La deformación del problema de la vivienda

Acabo de leer en El País una entrevista que me ha cabreado, y que me ha vuelto a demostrar lo tergiversados que pueden ser los hechos, visto desde ciertos puntos de vista. La entrevista en cuestión es a Fernando Martín, presidente de Fadesa. El País la titula del siguiente modo:

Estoy a favor de los minipisos porque hay que hacer viviendas que se puedan pagar

Curiosa afirmación. A mí me daría vergüenza afirmar eso, pero imagino que él lo hace desde la impunidad que le da el dinero. Sé lo que cuesta construir un piso, o, mejor, lo que cuesta un m2 de piso. En función de las calidades, el m2 está en torno a los 500-700€. A esto habría que sumarle el precio del suelo, evidentemente. No sé a cuánto está el m2 de suelo en la Comunidad de Madrid, pero lo que tengo claro es que derogaría todas las Leyes del Suelo del país, que son las que finalmente contribuyen en gran medida al encarecimiento de los pisos, a la especulación, y a la situación vergonzosa que se vive en este país. Pero ya hablaré sobre la Ley del Suelo en otro post.
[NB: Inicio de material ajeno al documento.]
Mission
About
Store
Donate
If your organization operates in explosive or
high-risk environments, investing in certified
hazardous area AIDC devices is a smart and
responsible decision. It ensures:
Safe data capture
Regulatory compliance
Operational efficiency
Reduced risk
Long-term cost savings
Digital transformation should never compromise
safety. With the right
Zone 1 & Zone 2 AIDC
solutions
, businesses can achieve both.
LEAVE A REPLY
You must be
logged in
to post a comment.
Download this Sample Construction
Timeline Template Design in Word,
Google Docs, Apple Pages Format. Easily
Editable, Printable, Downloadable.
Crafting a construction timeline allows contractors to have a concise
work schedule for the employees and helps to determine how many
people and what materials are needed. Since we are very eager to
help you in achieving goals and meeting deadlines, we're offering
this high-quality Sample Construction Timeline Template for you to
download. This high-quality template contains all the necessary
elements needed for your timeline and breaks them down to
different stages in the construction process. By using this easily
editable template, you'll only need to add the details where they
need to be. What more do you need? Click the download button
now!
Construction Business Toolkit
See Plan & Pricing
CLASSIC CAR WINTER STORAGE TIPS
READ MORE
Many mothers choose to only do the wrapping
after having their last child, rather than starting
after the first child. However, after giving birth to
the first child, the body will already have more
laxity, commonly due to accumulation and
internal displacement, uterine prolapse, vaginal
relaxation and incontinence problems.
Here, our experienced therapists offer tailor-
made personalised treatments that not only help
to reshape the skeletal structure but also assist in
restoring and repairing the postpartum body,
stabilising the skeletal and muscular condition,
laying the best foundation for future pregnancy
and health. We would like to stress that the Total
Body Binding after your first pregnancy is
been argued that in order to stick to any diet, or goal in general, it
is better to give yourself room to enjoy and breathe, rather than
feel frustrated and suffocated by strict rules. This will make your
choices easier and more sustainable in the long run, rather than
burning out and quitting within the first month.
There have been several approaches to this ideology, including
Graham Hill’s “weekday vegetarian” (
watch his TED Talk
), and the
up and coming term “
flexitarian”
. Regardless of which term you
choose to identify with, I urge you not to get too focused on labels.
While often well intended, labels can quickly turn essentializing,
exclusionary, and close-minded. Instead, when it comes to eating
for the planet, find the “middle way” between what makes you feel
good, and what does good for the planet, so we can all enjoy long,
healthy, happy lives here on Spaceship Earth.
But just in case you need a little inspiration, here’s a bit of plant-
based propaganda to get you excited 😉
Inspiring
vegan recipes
Volviendo a la entrevista, el sr. Martín se atreve a presentarnos la ley de la oferta y la demanda como si fuera un ente aislado, que no se viera influido por otros condicionantes sociales, económicos o laborales; esto es, la gente demanda pisos pequeños, ergo tenemos que ofertar pisos pequeños. Qué falacia tan grade.
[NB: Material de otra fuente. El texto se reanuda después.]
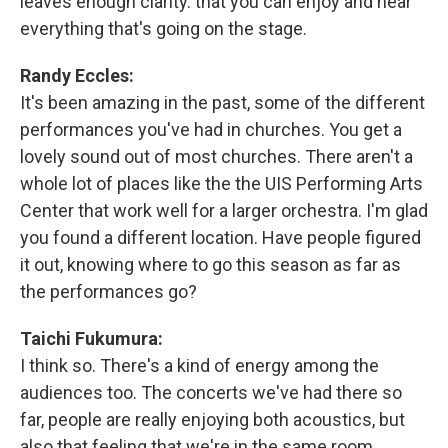
leaves enough clarity. that you can enjoy and hear
everything that's going on the stage.
Randy Eccles:
It's been amazing in the past, some of the different
performances you've had in churches. You get a
lovely sound out of most churches. There aren't a
whole lot of places like the the UIS Performing Arts
Center that work well for a larger orchestra. I'm glad
you found a different location. Have people figured
it out, knowing where to go this season as far as
the performances go?
Taichi Fukumura:
I think so. There's a kind of energy among the
audiences too. The concerts we've had there so
far, people are really enjoying both acoustics, but
also that feeling that we're in the same room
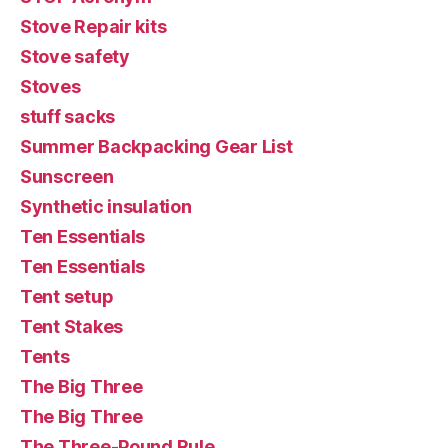
Stove Repair kits
Stove safety
Stoves
stuff sacks
Summer Backpacking Gear List
Sunscreen
Synthetic insulation
Ten Essentials
Ten Essentials
Tent setup
Tent Stakes
Tents
The Big Three
The Big Three
The Three-Pound Rule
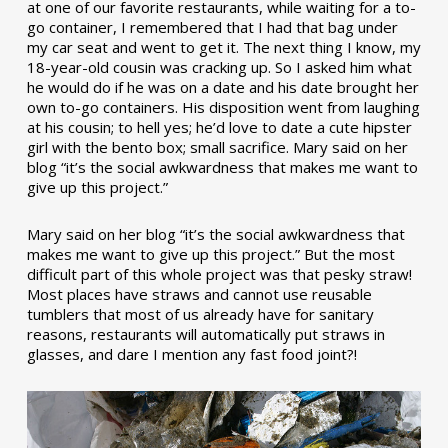
at one of our favorite restaurants, while waiting for a to-
go container, I remembered that I had that bag under
my car seat and went to get it. The next thing I know, my
18-year-old cousin was cracking up. So I asked him what
he would do if he was on a date and his date brought her
own to-go containers. His disposition went from laughing
at his cousin; to hell yes; he’d love to date a cute hipster
girl with the bento box; small sacrifice. Mary said on her
blog “it’s the social awkwardness that makes me want to
give up this project.”
Mary said on her blog “it’s the social awkwardness that
makes me want to give up this project.” But the most
difficult part of this whole project was that pesky straw!
Most places have straws and cannot use reusable
tumblers that most of us already have for sanitary
reasons, restaurants will automatically put straws in
glasses, and dare I mention any fast food joint?!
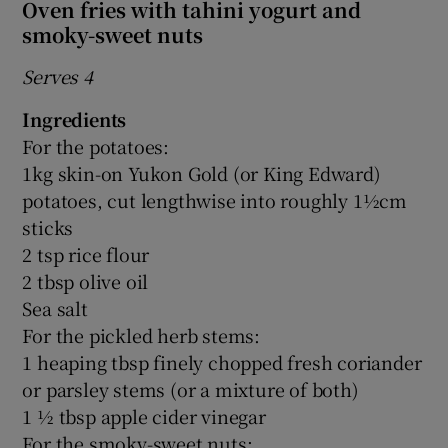
Oven fries with tahini yogurt and
smoky-sweet nuts
Serves 4
Ingredients
For the potatoes:
1kg skin-on Yukon Gold (or King Edward)
potatoes, cut lengthwise into roughly 1½cm
sticks
2 tsp rice flour
2 tbsp olive oil
Sea salt
For the pickled herb stems:
1 heaping tbsp finely chopped fresh coriander
or parsley stems (or a mixture of both)
1 ½ tbsp apple cider vinegar
For the smoky-sweet nuts:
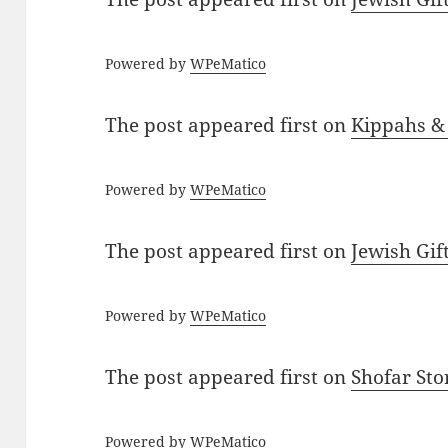
Powered by
WPeMatico
The post
appeared first on
Kippahs &
Powered by
WPeMatico
The post
appeared first on
Jewish Gif
Powered by
WPeMatico
The post
appeared first on
Shofar St
Powered by
WPeMatico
Asumo que el sr. Martín no es tonto. Si ha llegado a donde está habrá sido en parte por una buena estrategia que denota inteligencia, y en parte por una falta de escrúpulos que denotan frases como la siguiente:
P. ¿Y le parece ético que los inmobiliarios hayan amasado fortunas a costa de que las familias estén más endeudadas que nunca?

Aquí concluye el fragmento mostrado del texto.